According to Dr. Ed Lifshitz, the director of communicable disease services for the state Department of Health, said the RT is essentially a look back at the past seven days and it tells us the rate of change that is taking place. That will be reflected in the hospitalization rate.

“My hope is that what we are seeing is that we are now cresting near the top of the curve and we will begin to hopefully see it begin to drop down again,” he said.

He pointed out we’re testing many more people for the coronavirus now than we were in the spring and “if you have a whole lot of cases and they’re staying the same, the RT is going to be 1, if you have very few cases and they’re staying the same, the RT is going to be 1.”

Public health experts say that keeping the RT at or below 1 is the goal because anything above means the virus is rapidly spreading.

In March and April, when the RT was higher than 5, infection rates and hospitalizations shot up dramatically like an express elevator.

“This time, I believe largely because of all the factors that are in place now, all the things people are doing — wearing masks, being cautious, all those sorts of things — instead of taking that elevator ride up we’ve been taking that stairway up," he said.

“We’ve been increasing very gradually,” Lifshitz added. “And as it (the RT) begins to fall down to 1 and below 1, I expect that we are going to begin coming down (hospitalizations) as well.”

He explained the RT can be trending downward even if the official death count goes up because “the deaths are a lagging indicator, meaning, unfortunately, as things begin to look better, deaths will increase.

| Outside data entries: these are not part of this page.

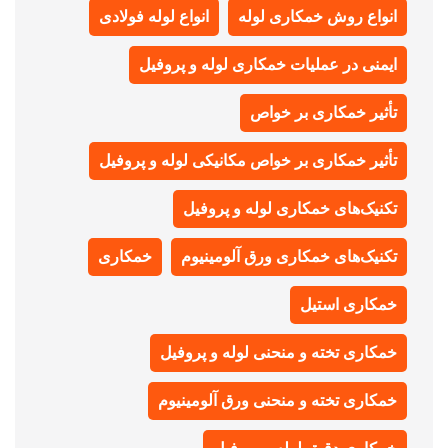
انواع روش خمکاری لوله
انواع لوله فولادی
ایمنی در عملیات خمکاری لوله و پروفیل
تأثیر خمکاری بر خواص
تأثیر خمکاری بر خواص مکانیکی لوله و پروفیل
تکنیک‌های خمکاری لوله و پروفیل
تکنیک‌های خمکاری ورق آلومینیوم
خمکاری
خمکاری استیل
خمکاری تخته و منحنی لوله و پروفیل
خمکاری تخته و منحنی ورق آلومینیوم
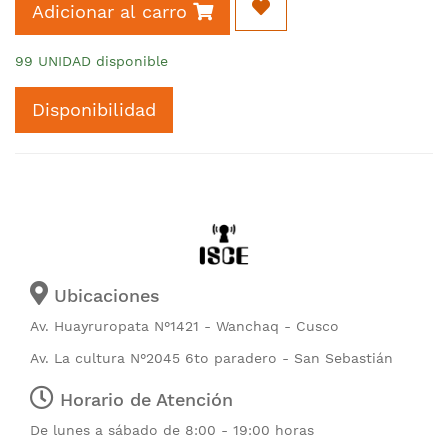
Adicionar al carro
99 UNIDAD disponible
Disponibilidad
Ubicaciones
Av. Huayruropata N°1421 - Wanchaq - Cusco
Av. La cultura N°2045 6to paradero - San Sebastián
Horario de Atención
De lunes a sábado de 8:00 - 19:00 horas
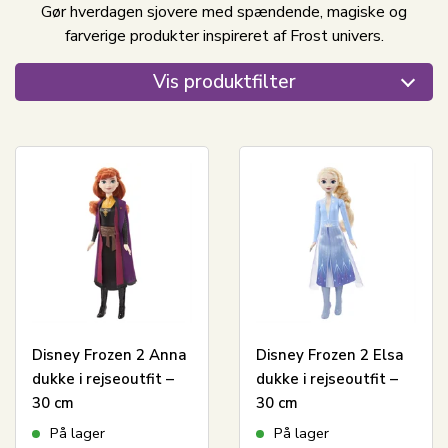
Gør hverdagen sjovere med spændende, magiske og
farverige produkter inspireret af Frost univers.
Vis produktfilter
Disney Frozen 2 Anna
Disney Frozen 2 Elsa
dukke i rejseoutfit –
dukke i rejseoutfit –
30 cm
30 cm
På lager
På lager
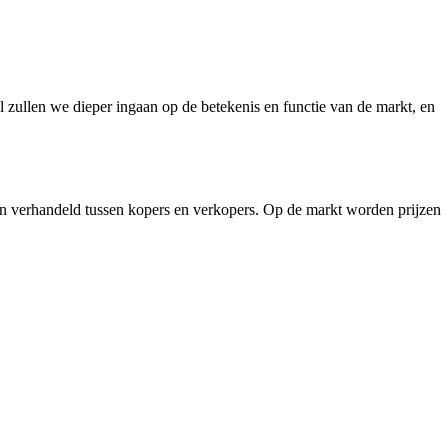
l zullen we dieper ingaan op de betekenis en functie van de markt, en
 verhandeld tussen kopers en verkopers. Op de markt worden prijzen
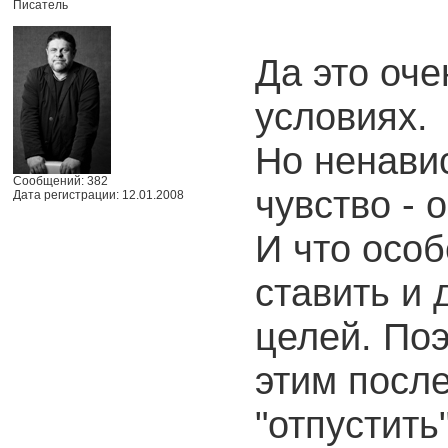
Писатель
Да это оче
условиях.
Но ненавис
Сообщений: 382
чувство - 
Дата регистрации: 12.01.2008
И что особ
ставить и 
целей. Поэ
этим после
"отпустить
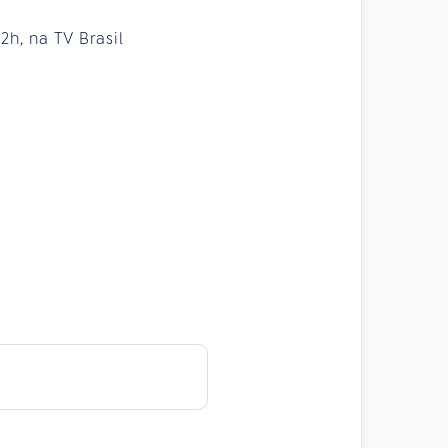
2h, na TV Brasil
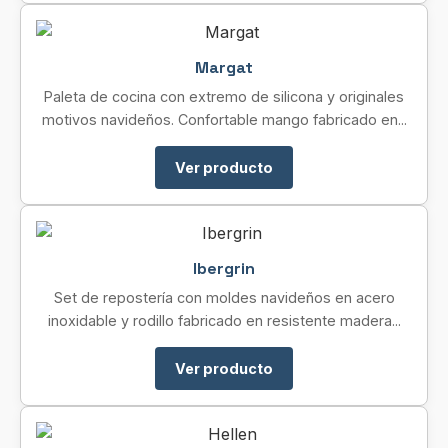
Margat
Paleta de cocina con extremo de silicona y originales
motivos navideños. Confortable mango fabricado en...
Ver producto
Ibergrin
Set de repostería con moldes navideños en acero
inoxidable y rodillo fabricado en resistente madera...
Ver producto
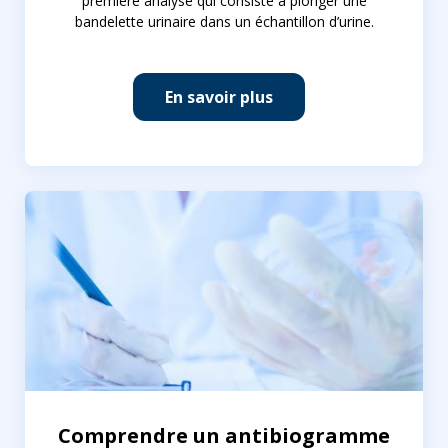
première analyse qui consiste à plonger une
bandelette urinaire dans un échantillon d’urine.
En savoir plus
Comprendre un antibiogramme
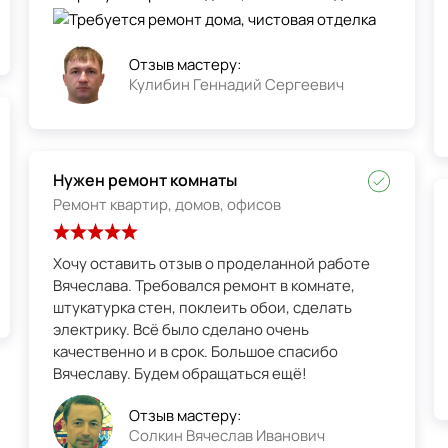
Отзыв мастеру:
Кулибин Геннадий Сергеевич
Нужен ремонт комнаты
Ремонт квартир, домов, офисов
Хочу оставить отзыв о проделанной работе
Вячеслава. Требовался ремонт в комнате,
штукатурка стен, поклеить обои, сделать
электрику. Всё было сделано очень
качественно и в срок. Большое спасибо
Вячеславу. Будем обращаться ещё!
Отзыв мастеру:
Солкин Вячеслав Иванович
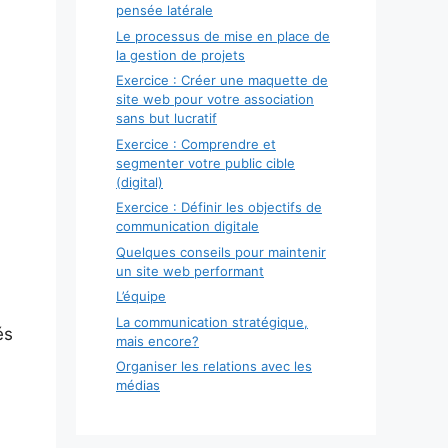
pensée latérale
Le processus de mise en place de
la gestion de projets
Exercice : Créer une maquette de
site web pour votre association
sans but lucratif
Exercice : Comprendre et
segmenter votre public cible
(digital)
Exercice : Définir les objectifs de
communication digitale
Quelques conseils pour maintenir
un site web performant
L’équipe
La communication stratégique,
és
mais encore?
Organiser les relations avec les
médias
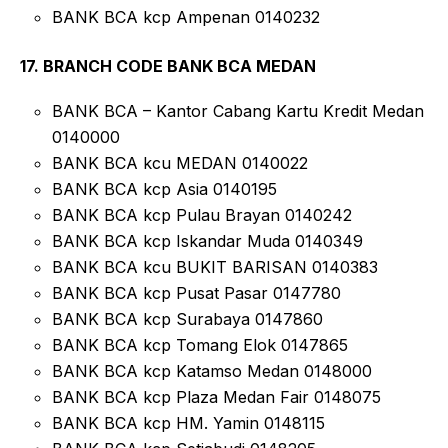
BANK BCA kcp Ampenan 0140232
17. BRANCH CODE BANK BCA MEDAN
BANK BCA – Kantor Cabang Kartu Kredit Medan
0140000
BANK BCA kcu MEDAN 0140022
BANK BCA kcp Asia 0140195
BANK BCA kcp Pulau Brayan 0140242
BANK BCA kcp Iskandar Muda 0140349
BANK BCA kcu BUKIT BARISAN 0140383
BANK BCA kcp Pusat Pasar 0147780
BANK BCA kcp Surabaya 0147860
BANK BCA kcp Tomang Elok 0147865
BANK BCA kcp Katamso Medan 0148000
BANK BCA kcp Plaza Medan Fair 0148075
BANK BCA kcp HM. Yamin 0148115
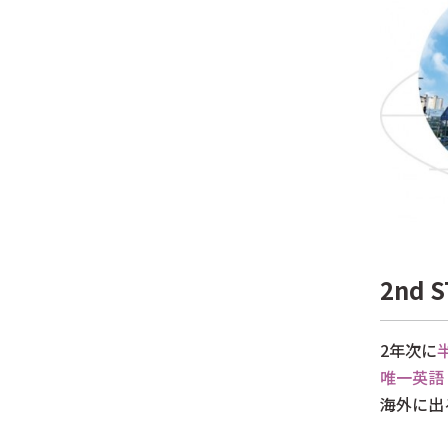
2nd 
2年次に
唯一英語
海外に出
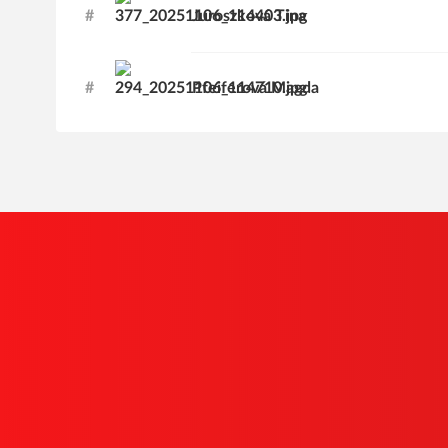
#
Juroszková
Tina
#
Pfeiferová
Magda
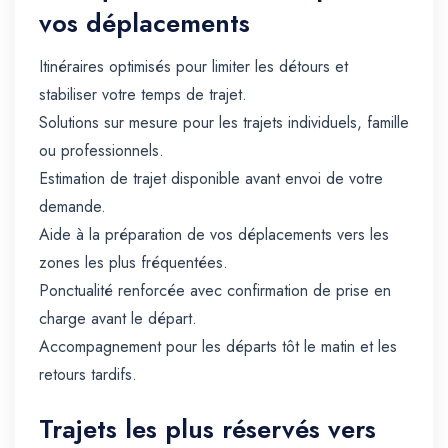
vos déplacements
Itinéraires optimisés pour limiter les détours et
stabiliser votre temps de trajet.
Solutions sur mesure pour les trajets individuels, famille
ou professionnels.
Estimation de trajet disponible avant envoi de votre
demande.
Aide à la préparation de vos déplacements vers les
zones les plus fréquentées.
Ponctualité renforcée avec confirmation de prise en
charge avant le départ.
Accompagnement pour les départs tôt le matin et les
retours tardifs.
Trajets les plus réservés vers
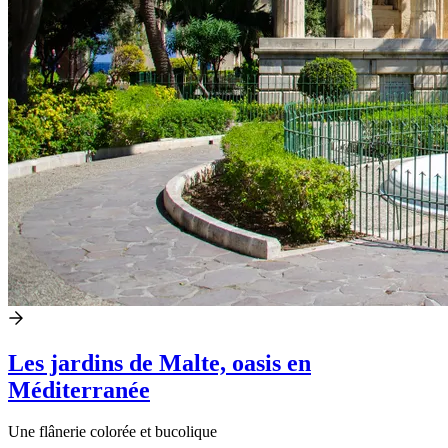
Les jardins de Malte, oasis en
Méditerranée
Une flânerie colorée et bucolique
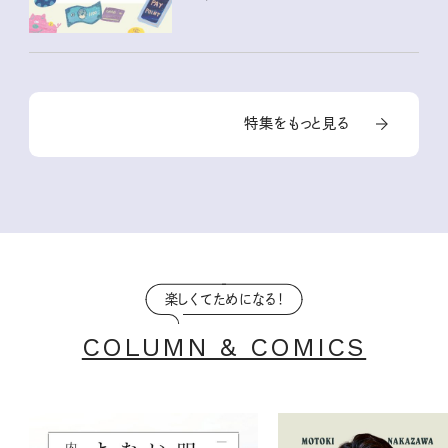
特集をもっと見る
楽しくてためになる！
COLUMN & COMICS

But the deaths are nowhere near where they were back in the spring.”

Gov. Phil Murphy said while the RT trend is encouraging, if people get sloppy over the next few weeks or so and decide to get together with friends and loved ones, infection rates could spike.

“We want to warn everybody that the hospital system is the main focus here,” he said. “We cannot let it get overrun."

He added that “this year cannot be the year for the large Christmas for family and friends. I hate even saying that, I hate hearing it, it’s lousy for all of us but that’s the way it’s got to be.”